The United Kingdom and the European Union are both considering banning Chinese tech giant Huawei’s equipment from telecommunication networks, in moves that would follow others already enacted across the English-speaking world.
British lawmakers are in advanced stages of a review into the potential dangers posed by Huawei technology, which are feared could be used by the Chinese government to spy on Western nations, and the European Union is considering taking similar steps.
The UK government review of Huawei is expected to report its findings in March, reports Sky News, and could recommend the country ban Huawei equipment from British telecommunication networks altogether. Although the review will be published in less than two months time, the actual content of the document may not be released to the public, given its sensitive nature.
The investigation comes as the country and several others worldwide move to install the latest 5G networks, which the company supplies key components for at a price undercutting many other firms.

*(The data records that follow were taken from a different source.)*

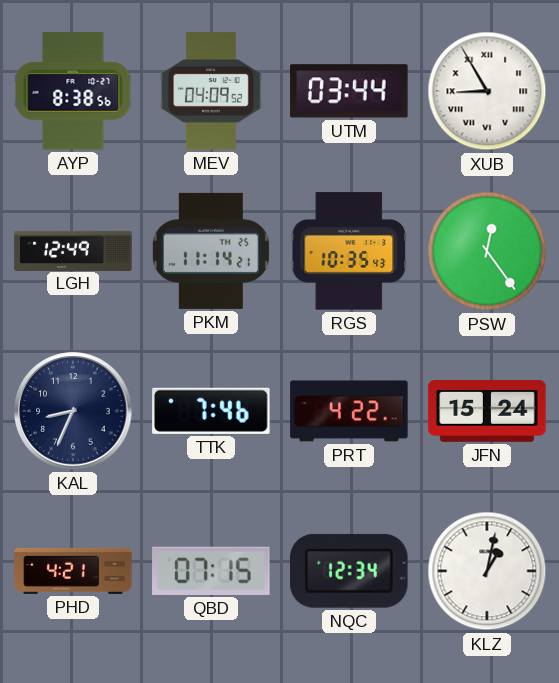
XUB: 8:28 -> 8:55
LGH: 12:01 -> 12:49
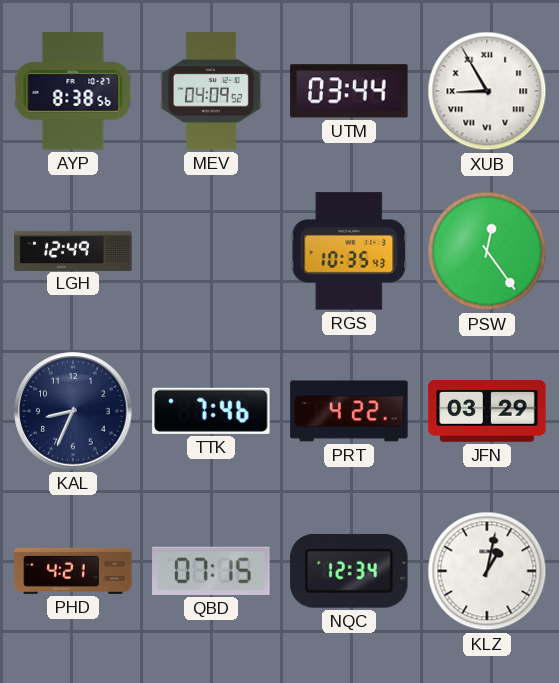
PKM: 11:14 -> none
JFN: 15:24 -> 03:29
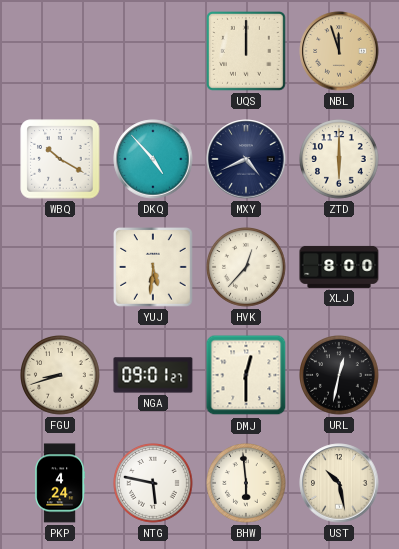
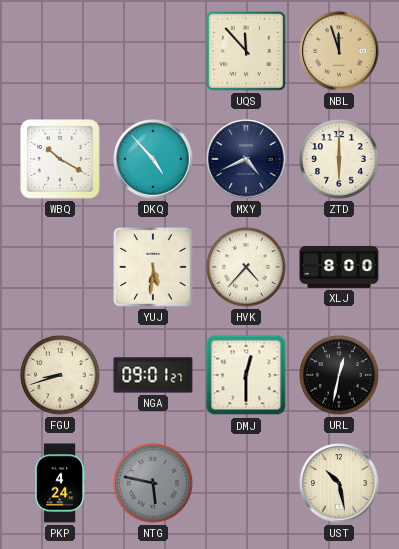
UQS: 12:00 -> 11:53
HVK: 12:37 -> 4:37
NTG dial: white -> grey
BHW: 5:59 -> none
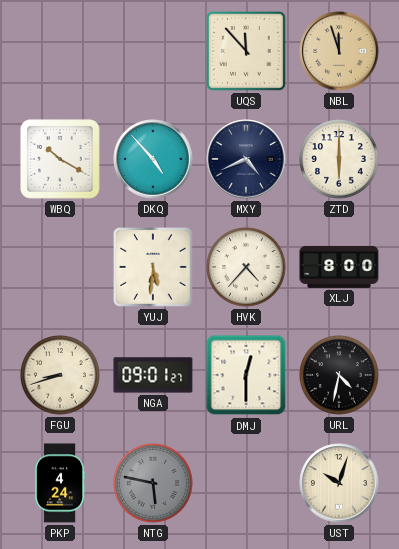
URL: 12:32 -> 4:32
UST: 10:28 -> 10:03
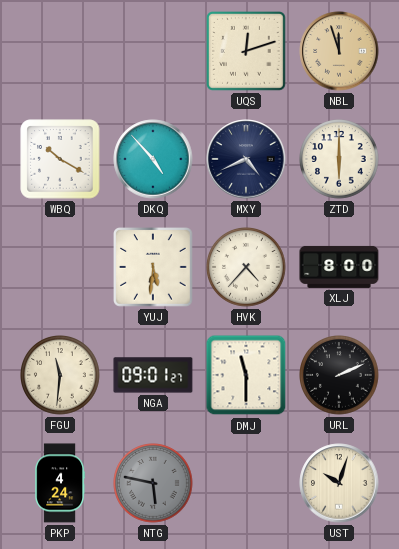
UQS: 11:53 -> 12:12
FGU: 8:42 -> 11:31
DMJ: 12:30 -> 11:30
URL: 4:32 -> 2:11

UK Govt Voices ‘Grave’ Security Concerns Over China’s Huawei Being Involved in 5G Networks https://t.co/mj7MB9p6a4
— Breitbart London (@BreitbartLondon) December 27, 2018
French newspaper Le Figaro quoted several senior European sources this week who reported the European Union was considering similar proposals which would also ban Huawei equipment from the continent’s networks, although the plans do not appear to be in so advanced a state. Noting fears of Chinese espionage by allowing huge volumes of telecommunications data to be routed through China-manufactured equipment, the paper reported the bloc could adapt existing laws to tighten security and exclude China from European public procurement processes.
The developments come weeks after the British defence secretary Gavin Williamson spoke out over “grave, very deep concerns” about Huawei technology in December, becoming the first UK government representative to do so in public.
The minister said: “We’ve got to look at what partners such as Australia and the U.S. are doing in order to ensure that they have the maximum security of that 5G network and we’ve got to recognise the fact, as has been recently exposed, that the Chinese state does sometimes act in a malign way.”
Poland Espionage Arrests ‘Another Nail in Coffin of Huawei’s European Ambitions’ https://t.co/1FMzKUV6Rj
— Breitbart London (@BreitbartLondon) January 12, 2019
Brtish Telecom (BT) announced in December that they had been working to remove all Huawei parts and components from their network since 2016, and would not be using any Huawei technology for their future 5G network either. This week telecoms giant Vodaphone announced they were suspending investment in Huawei equipment pending review.
The significant reliance modern society has on robust mobile data networks was dramatically underlined in early December when O2, the United Kingdom’s second largest mobile network, lost all data for two days. Particularly impacted was morning commuters, accustomed to receiving live travel data updates to their mobile phones, and also having the ability to summon cab rides via mobile apps.
Among the transport systems impacted were London’s buses, which use mobile data to share location and timetable info, taxis which use mobile apps to hail cars and direct drivers, and even the city’s bicycle hire service, which uses mobile data to activate bike payment and docking stations.